One of the biggest and perhaps most obvious changes, according to a new research paper by the Georgia Institute of Technology’s Munmun de Choudhury, is dropping the “I”.

After impending nuptials were announced via a 140-character missive, use of the personal pronoun fell by 69 percent, being replaced by “we” and “us.”

“People began to paint themselves as a couple, rather than as individuals,” said de Choudhury, a Georgia Tech associate professor in the School of Interactive Computing who led the study.

“They’re going through a major change in life, and it shows on social media as they adapt to society’s expectations of their marital identity.”

The paper, entitled “‘She Said Yes!’ Liminality and Engagement Announcements on Twitter,” is the first of its kind and followed 923 people who in 2011 used “#engaged” on Twitter to announce their engagement.

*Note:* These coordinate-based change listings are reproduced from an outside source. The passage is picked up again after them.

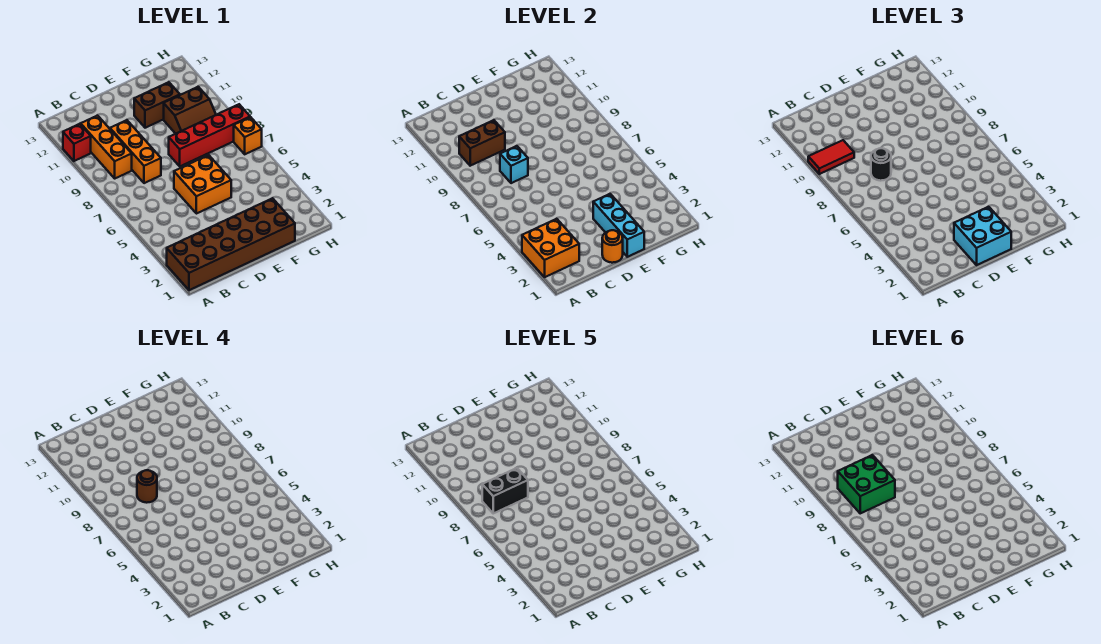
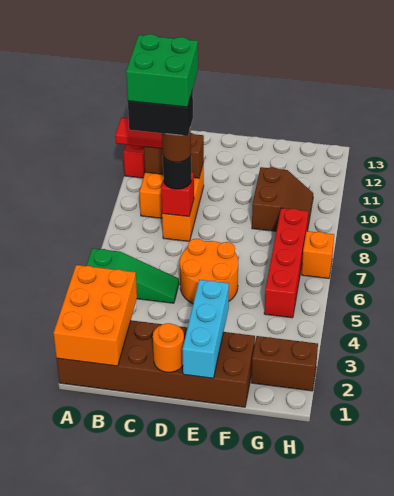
orange 2x2 brick [522,219,579,277] -> orange 2x3 brick [54,265,137,366]
none -> green 1x3 slope [87,248,179,303]
cyan 1x1 brick [500,146,528,183] -> red 1x1 brick [161,172,194,216]
cyan 2x2 brick [954,207,1011,265] -> none
orange 2x2 brick [174,155,231,214] -> orange 2x2 round brick [180,239,238,304]
red 1x4 brick [169,104,250,166] -> red 1x4 brick turned to [264,208,308,318]
brown 1x2 brick [134,82,180,128] -> brown 1x2 brick moved to [251,336,318,391]
brown 2x2 slope [164,87,216,134] -> brown 2x2 slope turned to [252,167,313,231]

Each subject’s tweets were analyzed for the nine months preceding the announcement and for the 12 months post engagement.

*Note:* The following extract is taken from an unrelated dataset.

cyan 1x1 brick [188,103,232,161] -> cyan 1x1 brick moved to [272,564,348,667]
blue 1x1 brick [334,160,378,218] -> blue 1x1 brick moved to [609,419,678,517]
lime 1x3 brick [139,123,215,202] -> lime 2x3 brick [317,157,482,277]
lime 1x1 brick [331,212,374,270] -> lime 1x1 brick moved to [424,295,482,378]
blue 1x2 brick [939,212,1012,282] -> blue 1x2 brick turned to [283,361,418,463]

As well as going from “me” to “we”, terms such as “future-in-laws” and references to children spiked — up by 219%.

However, men in the study tended to refrain from using family words in tweets until having married.

But as well as avoiding use of words like “children”, men, when complimenting their significant others, tended to fixate on appearance.

Words such as “sexy”, “beautiful” and “gorgeous” were the most popular platitudes.

Women tended to gush on an emotional level.

Their men were “wonderful” and they were more likely to use the “L” word.

To ensure the study remained empirical, the researchers also examined a random sampling of tweeters (12 million tweets in total) over the same period as a control group.

Perhaps most significantly, de Choudhury and co-author Michael Massimi found that perception of time and outlook changed noticeably once a Twitter user became engaged.

Those studied moved from using the past tense to using future forms of verbs instead.

Use of the future tense increased 62% after announcing an engagement.

“People are more likely to post that they ‘are going on a date night tonight’ rather than tweeting that they already did so,” said Massimi.

“They’re looking forward to the future in their real lives and boasting about it on social media too.

“Twitter can be a powerful tool that can mirror our thoughts and how we’re actually feeling,” said de Choudhury.

“This isn’t based on what they told us they did. It’s a reliable record — it’s what they actually did.”